Pesce in montagna, patatine e Nutella: «Che sagre son queste?»

Nel Sannio solo una sessantina di sagre puntano a valorizzare il territorio

Benevento.  

 

Difficile stare in casa con la calura estiva: meglio cercare refrigerio o al mare o anche in paese, per chi non può raggiungere località balneari, tutto fuorché stare in casa. E allora nel Sannio per ravvivare le serate estive ecco la stagione delle sagre. Borghi meravigliosi ravvivati da tante persone in strada, luci, canti e anche ottimo cibo. Spesso, però, si esagera: ecco che tra le varie sagre che valorizzano borghi e prodotti tipici sanniti compaiono rassegne che hanno tutta l'aria di essere intruse.

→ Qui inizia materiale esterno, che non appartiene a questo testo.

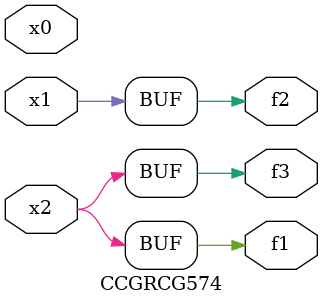
<source format=v>
module CCGRCG574(
	input x0, x1, x2,
	output f1, f2, f3
);
	assign f1 = x2;
	assign f2 = x1;
	assign f3 = x2;
endmodule

</source>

Si sa: ognuno vuol organizzare, ogni centro vuole intercettare turisti, emigranti che tornano nel Sannio per le ferie estive e cittadini dei comuni vicini, perciò più sagre si organizzano meglio è... ma è poi tanto vero?

Se da un lato ci sono tante sagre storiche con a tema prodotti realmente del territorio ecco che negli anni sono comparse anche sagre “singolari”: c'è chi organizza quella della pasta al salmone, seppur di salmoni che nuotano controcorrente tra Calore e Sabato non se ne vedano spessissimo, chi basa la rassegna su pesci e frutti di mare... magari però risultando membro di una comunità montana... mancano ancora le sagre del sushi e quella della renna, ma si confida che arrivino quando sarà dimostrato che emigranti sanniti hanno portato la tradizione di arrotolare riso e pesce nelle alghe, in Giappone, o di fare polpette in Svezia sostituendo il macinato di vitello e il ragù di pomodori, la domenica, con renna e lamponi.

Di fronte a questa esagerazione la Confimpresa di Benevento ha provato a prendere le contromisure: partendo dall'assunto che due sagre su tre, in Italia, sono “tarocche” e cioè non hanno alcuna attinenza coi territori in cui vengono svolte e coi loro prodotti, l'associazione, guidata dal presidente Rino De Girolamo e dal direttore Carlos Sorrentino ha deciso di avviare una sorta di censimento, in collaborazione col presidente provinciale delle Pro Loco, per salvaguardare le sagre buone.

E' stata definita “la guerra” della sagra, sebbene il direttore di Confimpresa Sorrentino a Ottopagine ha spiegato che: «In realtà noi non vogliamo fare guerra proprio a nessuno. La realtà è che molti nostri associati ci hanno chiesto di intervenire proprio su questo: non fa bene al territorio che in comuni di montagna vengano organizzate sagre sui frutti di mare, fa perdere credibilità e allontana turisti e avventuri. Ma questo non significa che vogliamo distruggere questi eventi: semplicemente vogliamo avviare un confronto con gli associati e con le istituzioni e chiedere soprattutto a queste ultime di non concedere più il patrocinio o i contributi a chi organizza sagre tarocche. Per carità questo non vuol dire che non devono più organizzarle: semplicemente organizzino quelle che sono delle feste, privatamente, pagando il suolo pubblico e tutti gli oneri che ci sono da pagare, senza parvenze di istituzionalità o di legami col territorio». Questo, secondo Sorrentino, perché va tutelata l'identità del territorio e dei suoi prodotti e soprattutto perché, in tempi di magra, bisogna difendere le sagre “buone” e per farlo bisogna sacrificare quelle che sono semplicemente feste: «Ci sono molte Pro Loco sul campo che lavorano bene, mirando a valorizzare i nostri prodotti: queste devono essere premiate e valorizzate».

Secondo l'organizzazione tra tutte le sagre che si svolgono nel Sannio solo una sessantina sono “sane”, le altre o non valorizzano il territorio o addirittura, secondo Rino De Girolamo mettono a rischio la salute dei consumatori: «non devono più trovare facilitazioni e addirittura sostegni economici tutte quelle iniziative che non valorizzano il territorio (dai produttori ai ristoratori) e che sono solo occasione di fare business (dai festival della Nutella a quelli delle patatine fritte, dalle sagre del pesce di mare in montagna alle feste dei motociclisti). Chi le vuole organizzare è libero di farlo, pagando però gli oneri per l'utilizzo degli spazi pubblici, sottoponendosi a tutti i controlli che valgono per gli esercenti e utilizzando personale preparato e non volontari».